##### READING PASSAGE
Then, pointing to a window of the Louvre, he continued, in deep and solemn tones which thrilled through every heart,
"Do you appeal to history? Forget not that from this very hall I behold the window whence a king of France, armed against his people by an execrable faction that disguised personal interest under the cloak of religion, fired his musket and gave the signal for the massacre of St. Bartholomew!"
The effect was electric, and the spirit of intolerance was crushed.
The true Christian charity which the Assembly assumed was cordially accepted by the mass of the nation. We love to record the fact that the great majority of the Catholic population were delighted to see the Protestants restored to their civil and religious rights. Even Michelet, hostile as he is to all revealed religion, testifies: "The unanimity was affecting, and one of the sights the most worthy to call down the blessing of God upon earth. In many parts the Catholics went to the temple of the Protestants, and united with them to return thanks to Providence together. On the other hand the Protestants attended at the Catholic Te Deum. Far above all the altars, every temple and every church, a divine ray had appeared in heaven."[249] In every place where the Protestants were in the majority they presented the most affecting spectacle of fraternity.
A Protestant, M. Rabaud de St. Etienne, was chosen president of the Assembly—a position at that time higher than that of the throne. He was the son of the celebrated Protestant martyr of Cevennes, who for long years had been hunted like a wild beast, as he hid in dens in the forest, escaping from the ferocity of religious persecution. The venerable parent was still living, and received from his son a letter containing the declaration, "The president of the National Assembly is at your feet."
##########
ASSIGNMENT:
Restate the part of the passage about the National Assembly that opens with "The true Christian" and closes with "spectacle of fraternity.", changing "Protestants" to "Huguenots" each time it appears.
##### INFORMATION GIVEN
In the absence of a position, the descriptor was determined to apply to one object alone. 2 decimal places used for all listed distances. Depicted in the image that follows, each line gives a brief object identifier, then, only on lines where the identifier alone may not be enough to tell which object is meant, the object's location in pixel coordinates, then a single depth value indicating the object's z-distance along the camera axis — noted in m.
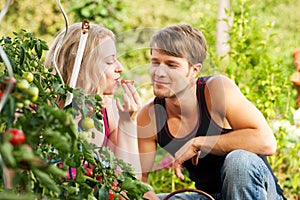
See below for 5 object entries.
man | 2.85
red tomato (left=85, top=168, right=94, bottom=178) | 2.44
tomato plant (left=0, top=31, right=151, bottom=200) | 1.85
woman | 2.97
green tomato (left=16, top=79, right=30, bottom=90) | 1.98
##########
OUTPUT OF THE TASK:
The true Christian charity which the Assembly assumed was cordially accepted by the mass of the nation. We love to record the fact that the great majority of the Catholic population were delighted to see the Huguenots restored to their civil and religious rights. Even Michelet, hostile as he is to all revealed religion, testifies: "The unanimity was affecting, and one of the sights the most worthy to call down the blessing of God upon earth. In many parts the Catholics went to the temple of the Huguenots, and united with them to return thanks to Providence together. On the other hand the Huguenots attended at the Catholic Te Deum. Far above all the altars, every temple and every church, a divine ray had appeared in heaven."[249] In every place where the Huguenots were in the majority they presented the most affecting spectacle of fraternity.